Friday, 12 September 2014

Water Water Everywhere, But How To Get Across? Bridges of Course!

Bridges are more than just a way of getting from A to B.  The Scottish Borders have some amazing ones, that do make you wonder how on earth they were built, especially in the days when there was not the technology that we have today.

In the Scottish Borders, there are two main rivers - The Tweed and The Teviot.  Over the years they have been the cause of some amazing photography.

A very iconic bridge - Leaderfoot Bridge.  When the railway was still running in the Scottish Borders, this was one route over the River Tweed.  (Picture courtesy of Susan Donaldson)

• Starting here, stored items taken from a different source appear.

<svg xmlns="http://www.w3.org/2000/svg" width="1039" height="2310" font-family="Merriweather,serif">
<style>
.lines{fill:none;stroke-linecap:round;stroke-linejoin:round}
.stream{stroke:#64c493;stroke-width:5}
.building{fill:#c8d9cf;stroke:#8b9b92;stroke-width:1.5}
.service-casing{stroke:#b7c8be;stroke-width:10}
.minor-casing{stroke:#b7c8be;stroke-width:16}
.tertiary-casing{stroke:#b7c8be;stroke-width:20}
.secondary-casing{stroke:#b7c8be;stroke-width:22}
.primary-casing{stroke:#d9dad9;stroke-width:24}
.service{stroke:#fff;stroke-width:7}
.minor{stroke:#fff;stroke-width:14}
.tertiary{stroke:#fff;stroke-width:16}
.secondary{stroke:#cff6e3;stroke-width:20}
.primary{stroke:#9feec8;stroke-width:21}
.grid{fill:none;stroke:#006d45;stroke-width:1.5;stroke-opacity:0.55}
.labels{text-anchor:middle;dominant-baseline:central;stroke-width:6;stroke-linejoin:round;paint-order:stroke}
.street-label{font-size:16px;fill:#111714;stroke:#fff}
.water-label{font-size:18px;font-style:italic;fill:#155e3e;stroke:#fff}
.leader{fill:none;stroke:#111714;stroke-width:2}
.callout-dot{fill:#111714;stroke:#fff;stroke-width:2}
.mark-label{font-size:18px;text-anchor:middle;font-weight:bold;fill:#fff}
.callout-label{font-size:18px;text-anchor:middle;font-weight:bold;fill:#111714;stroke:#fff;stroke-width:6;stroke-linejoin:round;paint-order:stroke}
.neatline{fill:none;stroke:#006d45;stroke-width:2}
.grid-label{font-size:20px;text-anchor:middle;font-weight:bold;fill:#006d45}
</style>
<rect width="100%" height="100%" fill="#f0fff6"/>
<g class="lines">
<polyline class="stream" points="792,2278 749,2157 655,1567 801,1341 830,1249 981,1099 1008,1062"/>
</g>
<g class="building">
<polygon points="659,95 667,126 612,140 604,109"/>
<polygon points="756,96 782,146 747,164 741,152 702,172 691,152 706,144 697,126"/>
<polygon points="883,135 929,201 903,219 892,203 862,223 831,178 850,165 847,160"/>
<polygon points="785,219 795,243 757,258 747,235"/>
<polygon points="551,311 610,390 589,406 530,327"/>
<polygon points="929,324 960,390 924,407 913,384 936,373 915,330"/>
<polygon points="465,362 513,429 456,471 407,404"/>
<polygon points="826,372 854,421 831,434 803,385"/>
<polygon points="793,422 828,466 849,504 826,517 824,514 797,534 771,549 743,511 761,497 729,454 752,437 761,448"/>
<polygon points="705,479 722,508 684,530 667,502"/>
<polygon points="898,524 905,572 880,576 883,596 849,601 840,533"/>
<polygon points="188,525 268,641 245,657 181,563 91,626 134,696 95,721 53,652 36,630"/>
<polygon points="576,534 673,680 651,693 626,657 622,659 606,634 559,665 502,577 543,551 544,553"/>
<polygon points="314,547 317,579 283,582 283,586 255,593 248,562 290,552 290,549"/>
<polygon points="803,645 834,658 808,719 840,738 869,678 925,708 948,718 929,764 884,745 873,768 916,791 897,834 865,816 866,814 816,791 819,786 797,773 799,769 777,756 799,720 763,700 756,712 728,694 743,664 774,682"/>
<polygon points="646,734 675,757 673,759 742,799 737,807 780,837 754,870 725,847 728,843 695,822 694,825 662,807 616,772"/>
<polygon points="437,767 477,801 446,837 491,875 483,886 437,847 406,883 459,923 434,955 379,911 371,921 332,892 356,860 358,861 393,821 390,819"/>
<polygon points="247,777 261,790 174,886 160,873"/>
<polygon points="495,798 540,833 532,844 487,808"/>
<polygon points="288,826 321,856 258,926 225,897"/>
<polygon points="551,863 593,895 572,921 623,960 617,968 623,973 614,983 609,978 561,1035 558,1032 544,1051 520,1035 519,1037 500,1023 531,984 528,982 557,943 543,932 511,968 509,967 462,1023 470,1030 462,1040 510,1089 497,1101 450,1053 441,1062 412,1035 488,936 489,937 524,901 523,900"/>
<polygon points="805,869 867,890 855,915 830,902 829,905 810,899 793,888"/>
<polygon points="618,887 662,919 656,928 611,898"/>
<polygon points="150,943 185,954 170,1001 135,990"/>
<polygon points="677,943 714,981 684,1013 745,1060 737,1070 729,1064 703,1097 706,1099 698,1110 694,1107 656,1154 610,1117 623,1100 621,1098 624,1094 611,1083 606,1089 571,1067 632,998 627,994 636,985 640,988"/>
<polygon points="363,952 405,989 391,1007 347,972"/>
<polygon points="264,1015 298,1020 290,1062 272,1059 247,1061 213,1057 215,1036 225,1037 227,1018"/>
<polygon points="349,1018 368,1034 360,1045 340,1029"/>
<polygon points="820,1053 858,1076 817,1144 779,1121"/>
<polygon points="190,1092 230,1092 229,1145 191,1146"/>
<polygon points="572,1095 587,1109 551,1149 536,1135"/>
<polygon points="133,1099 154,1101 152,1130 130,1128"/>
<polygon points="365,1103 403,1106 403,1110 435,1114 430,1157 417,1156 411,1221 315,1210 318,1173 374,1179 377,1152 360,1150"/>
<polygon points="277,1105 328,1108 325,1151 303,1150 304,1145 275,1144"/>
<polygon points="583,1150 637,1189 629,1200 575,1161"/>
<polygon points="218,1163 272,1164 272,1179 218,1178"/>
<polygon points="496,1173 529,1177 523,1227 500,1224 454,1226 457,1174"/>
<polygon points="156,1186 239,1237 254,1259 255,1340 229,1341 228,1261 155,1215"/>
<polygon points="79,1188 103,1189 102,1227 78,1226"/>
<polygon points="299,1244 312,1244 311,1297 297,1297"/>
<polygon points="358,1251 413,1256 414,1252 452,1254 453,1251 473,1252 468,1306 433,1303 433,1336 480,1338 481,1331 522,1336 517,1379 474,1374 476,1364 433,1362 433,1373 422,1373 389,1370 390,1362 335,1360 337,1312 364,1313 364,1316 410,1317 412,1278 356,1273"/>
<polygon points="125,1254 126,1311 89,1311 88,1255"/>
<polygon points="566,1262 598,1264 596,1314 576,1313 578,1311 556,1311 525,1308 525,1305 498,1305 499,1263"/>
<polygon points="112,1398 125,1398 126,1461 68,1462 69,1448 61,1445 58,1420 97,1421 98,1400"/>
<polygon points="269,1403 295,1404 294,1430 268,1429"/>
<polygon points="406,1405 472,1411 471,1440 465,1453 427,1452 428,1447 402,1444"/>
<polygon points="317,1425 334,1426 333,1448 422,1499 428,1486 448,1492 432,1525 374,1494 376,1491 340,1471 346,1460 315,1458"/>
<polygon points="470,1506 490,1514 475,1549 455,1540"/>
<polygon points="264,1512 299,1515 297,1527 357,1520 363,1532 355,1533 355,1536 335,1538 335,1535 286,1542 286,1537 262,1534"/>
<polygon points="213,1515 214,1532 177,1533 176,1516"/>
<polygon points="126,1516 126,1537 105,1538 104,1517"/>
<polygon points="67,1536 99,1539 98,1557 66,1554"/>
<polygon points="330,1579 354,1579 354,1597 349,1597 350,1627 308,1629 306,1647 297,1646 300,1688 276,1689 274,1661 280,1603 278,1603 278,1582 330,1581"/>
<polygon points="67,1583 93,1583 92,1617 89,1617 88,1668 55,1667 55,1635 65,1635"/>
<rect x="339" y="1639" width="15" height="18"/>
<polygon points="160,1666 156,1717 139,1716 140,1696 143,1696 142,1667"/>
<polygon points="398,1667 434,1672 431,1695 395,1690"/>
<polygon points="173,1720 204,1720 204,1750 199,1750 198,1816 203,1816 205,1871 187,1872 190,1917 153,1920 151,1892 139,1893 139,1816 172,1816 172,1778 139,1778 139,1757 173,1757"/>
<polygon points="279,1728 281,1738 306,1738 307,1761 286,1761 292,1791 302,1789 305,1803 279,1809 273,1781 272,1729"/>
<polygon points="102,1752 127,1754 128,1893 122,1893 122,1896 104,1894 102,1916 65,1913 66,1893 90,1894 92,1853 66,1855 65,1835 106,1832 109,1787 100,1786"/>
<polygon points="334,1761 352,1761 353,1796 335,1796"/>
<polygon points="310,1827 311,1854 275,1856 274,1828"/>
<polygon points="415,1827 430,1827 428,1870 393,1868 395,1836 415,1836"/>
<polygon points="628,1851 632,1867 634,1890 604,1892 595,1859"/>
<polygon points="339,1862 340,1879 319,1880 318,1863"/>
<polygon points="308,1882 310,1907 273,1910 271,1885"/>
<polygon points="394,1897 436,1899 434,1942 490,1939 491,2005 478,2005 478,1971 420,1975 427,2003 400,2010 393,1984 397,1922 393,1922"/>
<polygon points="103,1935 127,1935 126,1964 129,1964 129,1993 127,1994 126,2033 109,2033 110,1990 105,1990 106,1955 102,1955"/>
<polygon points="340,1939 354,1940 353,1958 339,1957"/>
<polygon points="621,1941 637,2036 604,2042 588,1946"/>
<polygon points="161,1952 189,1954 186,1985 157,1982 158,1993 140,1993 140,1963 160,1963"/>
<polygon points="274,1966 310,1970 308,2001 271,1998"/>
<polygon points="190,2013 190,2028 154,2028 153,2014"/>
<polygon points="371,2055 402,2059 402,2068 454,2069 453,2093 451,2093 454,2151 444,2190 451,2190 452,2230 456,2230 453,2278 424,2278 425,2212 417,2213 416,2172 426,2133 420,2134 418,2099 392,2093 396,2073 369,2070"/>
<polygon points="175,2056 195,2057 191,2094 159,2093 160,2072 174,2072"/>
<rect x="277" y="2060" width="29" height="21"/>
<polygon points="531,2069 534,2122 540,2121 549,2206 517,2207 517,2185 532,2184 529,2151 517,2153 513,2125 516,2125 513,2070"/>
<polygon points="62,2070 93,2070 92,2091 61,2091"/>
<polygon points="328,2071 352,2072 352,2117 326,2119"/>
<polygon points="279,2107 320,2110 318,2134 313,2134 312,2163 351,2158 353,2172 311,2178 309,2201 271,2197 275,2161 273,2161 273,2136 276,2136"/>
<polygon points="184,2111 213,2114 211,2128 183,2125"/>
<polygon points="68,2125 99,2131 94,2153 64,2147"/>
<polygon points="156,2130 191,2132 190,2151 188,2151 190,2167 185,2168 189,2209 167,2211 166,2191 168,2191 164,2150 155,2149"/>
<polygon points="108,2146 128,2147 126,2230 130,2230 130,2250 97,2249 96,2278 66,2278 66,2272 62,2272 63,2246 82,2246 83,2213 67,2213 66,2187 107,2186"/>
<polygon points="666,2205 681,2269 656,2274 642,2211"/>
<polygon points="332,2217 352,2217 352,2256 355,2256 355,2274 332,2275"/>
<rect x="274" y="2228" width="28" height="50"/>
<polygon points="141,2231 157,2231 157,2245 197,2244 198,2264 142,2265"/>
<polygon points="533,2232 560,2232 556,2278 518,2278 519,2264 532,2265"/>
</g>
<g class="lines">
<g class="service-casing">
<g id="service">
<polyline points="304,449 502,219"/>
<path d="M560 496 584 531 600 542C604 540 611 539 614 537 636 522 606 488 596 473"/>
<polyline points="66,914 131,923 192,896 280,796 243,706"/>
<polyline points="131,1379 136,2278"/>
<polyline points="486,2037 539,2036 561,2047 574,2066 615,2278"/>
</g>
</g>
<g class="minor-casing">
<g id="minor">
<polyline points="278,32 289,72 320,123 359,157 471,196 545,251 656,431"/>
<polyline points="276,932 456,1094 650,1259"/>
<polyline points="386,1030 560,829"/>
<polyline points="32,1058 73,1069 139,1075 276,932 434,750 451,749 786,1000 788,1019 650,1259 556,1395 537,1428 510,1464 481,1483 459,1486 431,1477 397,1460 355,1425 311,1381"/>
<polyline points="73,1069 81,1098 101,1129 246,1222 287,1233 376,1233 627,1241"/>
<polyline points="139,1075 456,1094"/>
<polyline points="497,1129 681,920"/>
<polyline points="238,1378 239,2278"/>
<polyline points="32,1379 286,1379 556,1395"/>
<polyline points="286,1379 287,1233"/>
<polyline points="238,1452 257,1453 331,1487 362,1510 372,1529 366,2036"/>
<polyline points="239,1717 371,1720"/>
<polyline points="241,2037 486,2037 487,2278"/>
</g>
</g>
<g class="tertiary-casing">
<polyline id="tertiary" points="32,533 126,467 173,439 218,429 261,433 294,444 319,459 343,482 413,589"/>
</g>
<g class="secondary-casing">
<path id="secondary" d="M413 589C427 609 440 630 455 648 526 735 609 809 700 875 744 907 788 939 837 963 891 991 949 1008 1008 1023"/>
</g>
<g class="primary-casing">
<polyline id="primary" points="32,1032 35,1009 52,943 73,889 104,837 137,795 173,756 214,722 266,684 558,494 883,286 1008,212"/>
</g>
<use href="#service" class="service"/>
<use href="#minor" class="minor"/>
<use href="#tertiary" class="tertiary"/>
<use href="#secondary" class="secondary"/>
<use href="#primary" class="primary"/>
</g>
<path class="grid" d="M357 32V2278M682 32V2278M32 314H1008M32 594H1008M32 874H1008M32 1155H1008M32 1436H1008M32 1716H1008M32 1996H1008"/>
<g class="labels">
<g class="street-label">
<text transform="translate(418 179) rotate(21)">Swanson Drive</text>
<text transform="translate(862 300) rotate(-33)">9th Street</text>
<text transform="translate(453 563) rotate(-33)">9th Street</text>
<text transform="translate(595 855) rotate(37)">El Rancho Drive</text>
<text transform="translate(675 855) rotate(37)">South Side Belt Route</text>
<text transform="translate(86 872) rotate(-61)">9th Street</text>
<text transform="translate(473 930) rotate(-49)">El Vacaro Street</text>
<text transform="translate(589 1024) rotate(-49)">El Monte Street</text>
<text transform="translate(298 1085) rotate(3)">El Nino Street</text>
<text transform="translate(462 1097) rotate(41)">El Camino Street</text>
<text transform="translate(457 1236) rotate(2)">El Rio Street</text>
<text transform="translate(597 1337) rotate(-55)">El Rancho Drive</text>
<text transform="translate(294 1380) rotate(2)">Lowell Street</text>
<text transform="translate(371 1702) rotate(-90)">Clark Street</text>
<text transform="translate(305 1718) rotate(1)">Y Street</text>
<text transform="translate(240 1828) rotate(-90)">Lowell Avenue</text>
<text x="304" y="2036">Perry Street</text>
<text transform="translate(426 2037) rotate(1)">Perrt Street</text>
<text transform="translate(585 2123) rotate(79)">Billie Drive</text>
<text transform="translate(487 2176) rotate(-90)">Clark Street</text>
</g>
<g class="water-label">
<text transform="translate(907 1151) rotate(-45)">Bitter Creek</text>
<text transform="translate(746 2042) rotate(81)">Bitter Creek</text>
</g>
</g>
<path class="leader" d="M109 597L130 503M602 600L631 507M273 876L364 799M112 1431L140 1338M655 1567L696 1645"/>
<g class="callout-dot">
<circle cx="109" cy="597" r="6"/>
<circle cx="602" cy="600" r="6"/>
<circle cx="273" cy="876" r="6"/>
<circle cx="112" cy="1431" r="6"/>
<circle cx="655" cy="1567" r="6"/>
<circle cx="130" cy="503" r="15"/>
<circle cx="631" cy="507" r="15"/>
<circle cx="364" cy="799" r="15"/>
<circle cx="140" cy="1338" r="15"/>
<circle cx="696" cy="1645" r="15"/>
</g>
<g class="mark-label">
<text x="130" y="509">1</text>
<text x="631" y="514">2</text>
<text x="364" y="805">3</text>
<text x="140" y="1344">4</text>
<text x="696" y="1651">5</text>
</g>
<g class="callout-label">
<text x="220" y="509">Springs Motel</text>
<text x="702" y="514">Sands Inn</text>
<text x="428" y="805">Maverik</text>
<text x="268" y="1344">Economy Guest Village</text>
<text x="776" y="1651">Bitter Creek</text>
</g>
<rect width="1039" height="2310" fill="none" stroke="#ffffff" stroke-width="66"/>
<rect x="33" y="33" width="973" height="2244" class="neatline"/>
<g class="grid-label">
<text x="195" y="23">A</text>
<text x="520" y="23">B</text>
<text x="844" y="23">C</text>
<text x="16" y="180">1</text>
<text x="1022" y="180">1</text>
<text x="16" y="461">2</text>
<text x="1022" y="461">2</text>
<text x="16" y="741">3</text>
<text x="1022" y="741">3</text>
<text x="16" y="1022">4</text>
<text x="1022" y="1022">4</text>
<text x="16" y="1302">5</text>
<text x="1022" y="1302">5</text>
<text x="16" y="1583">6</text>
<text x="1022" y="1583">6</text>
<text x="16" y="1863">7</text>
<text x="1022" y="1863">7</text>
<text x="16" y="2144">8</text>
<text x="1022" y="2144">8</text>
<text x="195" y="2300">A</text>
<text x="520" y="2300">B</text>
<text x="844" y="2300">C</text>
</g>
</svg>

These two pictures are of Craigsford Bridge, which crosses the River Leader, near Earlston.  The top one was taken only a couple of days ago & shows how dry the river has become this summer.  The second one was taken in 2012 after torrential rain.  It only took a couple of hours for the river to get this high.

A little gem of a bridge, is near to Cowdenknowes House, near Earlston.  It's on part of the Jubilee Walk.

A nice calm tranquil scene in Wilton Lodge Park in Hawick, with a bridge in the background crossing the River Teviot.

This picture and the one below are of the same bridge, crossing the River Teviot in Hawick but taken in different decades.  This one was in the 1970's and shows the old Turnbull Dyers Chimney, an iconic landmark in Hawick, that is sadly no longer there.

Believe this one was in the 1980's.  

The Chain bridge that crosses the River Tweed near to Gattonside, near Melrose.  It was opened on 26 October 1826, with conditions being that only 8 people were allowed to be on the bridge at any one time.  The hills in the background are two of the three Eildon Hills.

 "Auld Stane Brig" that collapsed in Selkirk following heavy flooding.